● **Selected excerpt**

────

TV

An Ode to Curiosity

This Place of Curiosity — the Very Opposite of Judgement — is Often Where I Experience God.

Sam Bush / 5.6.21

One of the best scenes in the opening season of the surprise-hit show Ted Lasso is during a darts match in a sports bar. As the game is heating up and a crowd is clustering around him and his opponent, Lasso tells a story in parabolic fashion. While driving his son to school one day, he sees a quote painted on a wall: “Be curious, not judgmental.” The quote reminds him of the people who used to belittle him when he was young. “Not a single one of them was curious,” he recalls. “They thought they had it figured out. They judged.” Little did they know that Lasso did have something to offer (and little does his opponent know that Lasso is a master at darts). The moral here is that curiosity is the opposite of judgment. Where judgment decides, curiosity searches; where judgment closes a door, curiosity leaves it open.

The scene has stuck with me for months. What does it look like to live curiously? If you’re Ted Lasso, it starts with generally giving people the benefit of the doubt. It looks like living as if you’re still new here in the world, as if there is still more to learn about yourself and about other people, as if life can still be explored. To be curious is to posture oneself as a child — to ask, to seek, to wonder (i.e., to not judge). Lasso isn’t so much endorsing relativism here as he is inviting humility and compassion. Curiosity is almost the definition of frivolity, but its roots run into something of far greater substance.

Conventional wisdom tells us that curiosity is not a virtue. After all, it killed the cat. There is an increasing pressure to be a master in the world (see: the tremendous success of the ever burgeoning Master Class series). To be a master is to have conquered a given subject to the point where nothing can surprise you because you have seen it all and heard it all before. Mastery suggests total control of a given thing. While that sounds appealing to a degree, doesn’t it also sound terribly boring (if not utterly exhausting)?

Ted Lasso’s sense of curiosity pokes a pin dart into the hot air balloon of arrogant judgmentalism. The reason why this delightful character has stolen so many of our hearts is precisely what makes him so confounding to the people around him. His non-judgmental curiosity is the complete opposite of the way the world works.

Lasso’s dart opponent is the archetype of the Master who knows more than everyone else in the room. He can be found at a seminary near you. In academia, the way you typically show you’re smart in the world is by the incisive take-down of someone else. (This often happens when someone tells a classmate, “Sorry, but I just want to push back on what you just said,” which is code for throwing off the gloves.) But, really, everywhere you look — academia, movie review critics, food critics, the talking heads on ESPN or the news, social media — everyone is playing the same game. In the eyes of the world, life is a blood-sport and criticism just happens to be today’s weapon of choice.

This is why Lasso’s childlike curiosity comes off as naive buffoonery. People mistake his non-judgmental curiosity for stupidity (1 Cor 1:23). Non-judgmental curiosity is not the life-saving alternative to the world’s game but, instead, a weakness to be exploited. While even the Master will eventually suffer the humiliation of defeat over a game of darts, what distinguishes Lasso from the rest is not an endless streak of victory. What sets him apart is the things that will sustain him through defeat. In that sense, faith and hope are synonymous with curiosity.

────

● **Dataset items**

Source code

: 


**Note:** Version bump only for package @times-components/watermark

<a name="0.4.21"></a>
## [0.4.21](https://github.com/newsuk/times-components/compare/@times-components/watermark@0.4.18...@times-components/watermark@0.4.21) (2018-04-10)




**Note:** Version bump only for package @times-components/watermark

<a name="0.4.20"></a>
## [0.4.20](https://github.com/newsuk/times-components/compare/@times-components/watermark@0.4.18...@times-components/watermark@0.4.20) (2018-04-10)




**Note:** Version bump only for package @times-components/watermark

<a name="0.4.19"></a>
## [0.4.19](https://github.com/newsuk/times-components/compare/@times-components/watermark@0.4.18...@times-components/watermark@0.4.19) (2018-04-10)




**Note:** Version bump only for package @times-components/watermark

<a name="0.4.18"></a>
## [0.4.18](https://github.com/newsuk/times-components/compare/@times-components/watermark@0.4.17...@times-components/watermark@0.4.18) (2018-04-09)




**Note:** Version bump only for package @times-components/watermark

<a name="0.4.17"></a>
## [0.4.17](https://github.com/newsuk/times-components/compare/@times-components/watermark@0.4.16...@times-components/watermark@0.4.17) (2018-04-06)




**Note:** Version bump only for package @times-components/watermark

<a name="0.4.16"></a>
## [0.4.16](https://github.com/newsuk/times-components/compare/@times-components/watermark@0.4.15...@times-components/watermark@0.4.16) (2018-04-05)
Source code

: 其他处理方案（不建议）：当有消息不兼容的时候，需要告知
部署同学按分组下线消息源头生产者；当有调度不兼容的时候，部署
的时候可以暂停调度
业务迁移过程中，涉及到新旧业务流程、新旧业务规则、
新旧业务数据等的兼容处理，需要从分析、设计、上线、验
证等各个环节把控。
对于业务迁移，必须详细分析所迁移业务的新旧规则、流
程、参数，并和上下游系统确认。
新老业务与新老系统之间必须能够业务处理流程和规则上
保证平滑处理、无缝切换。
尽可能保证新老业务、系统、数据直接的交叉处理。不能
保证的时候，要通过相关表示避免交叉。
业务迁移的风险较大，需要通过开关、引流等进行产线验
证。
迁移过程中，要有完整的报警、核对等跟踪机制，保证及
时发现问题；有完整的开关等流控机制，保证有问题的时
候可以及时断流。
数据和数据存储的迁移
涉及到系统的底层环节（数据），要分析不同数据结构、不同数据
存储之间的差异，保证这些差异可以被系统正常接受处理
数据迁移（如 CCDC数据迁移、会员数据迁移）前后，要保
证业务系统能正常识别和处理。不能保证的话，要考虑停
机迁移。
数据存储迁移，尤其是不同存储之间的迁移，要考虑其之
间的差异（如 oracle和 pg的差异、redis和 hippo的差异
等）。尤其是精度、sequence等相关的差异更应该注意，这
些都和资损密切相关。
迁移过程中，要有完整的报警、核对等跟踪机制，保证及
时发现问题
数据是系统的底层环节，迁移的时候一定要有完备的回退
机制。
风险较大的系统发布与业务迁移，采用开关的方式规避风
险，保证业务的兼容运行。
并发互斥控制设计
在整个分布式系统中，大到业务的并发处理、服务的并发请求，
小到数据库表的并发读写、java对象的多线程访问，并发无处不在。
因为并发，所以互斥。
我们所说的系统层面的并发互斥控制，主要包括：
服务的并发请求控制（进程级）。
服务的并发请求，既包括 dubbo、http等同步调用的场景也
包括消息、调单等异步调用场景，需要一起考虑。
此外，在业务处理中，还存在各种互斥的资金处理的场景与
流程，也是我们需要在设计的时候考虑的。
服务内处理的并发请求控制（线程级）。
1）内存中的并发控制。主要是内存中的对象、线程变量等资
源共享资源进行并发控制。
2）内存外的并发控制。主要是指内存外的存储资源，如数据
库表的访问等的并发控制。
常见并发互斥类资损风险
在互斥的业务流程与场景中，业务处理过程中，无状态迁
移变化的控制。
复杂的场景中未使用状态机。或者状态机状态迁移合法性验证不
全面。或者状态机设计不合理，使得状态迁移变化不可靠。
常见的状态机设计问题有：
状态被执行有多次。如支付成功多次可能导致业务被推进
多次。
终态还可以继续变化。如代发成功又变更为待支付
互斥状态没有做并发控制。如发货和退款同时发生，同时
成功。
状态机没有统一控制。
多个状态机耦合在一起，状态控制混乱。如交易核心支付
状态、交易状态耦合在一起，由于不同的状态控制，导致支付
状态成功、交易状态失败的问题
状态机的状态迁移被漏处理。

────

● **Tasks to complete**
a - In the essay on curiosity, list every example given after the words "everywhere you look" of places where everyone is playing the same game.
b - From the essay on curiosity, quote the passage from "This is why" up to and including "synonymous with curiosity.".

● **Solutions below**
a -
- academia
- movie review critics
- food critics
- the talking heads on ESPN or the news
- social media

b -
This is why Lasso’s childlike curiosity comes off as naive buffoonery. People mistake his non-judgmental curiosity for stupidity (1 Cor 1:23). Non-judgmental curiosity is not the life-saving alternative to the world’s game but, instead, a weakness to be exploited. While even the Master will eventually suffer the humiliation of defeat over a game of darts, what distinguishes Lasso from the rest is not an endless streak of victory. What sets him apart is the things that will sustain him through defeat. In that sense, faith and hope are synonymous with curiosity.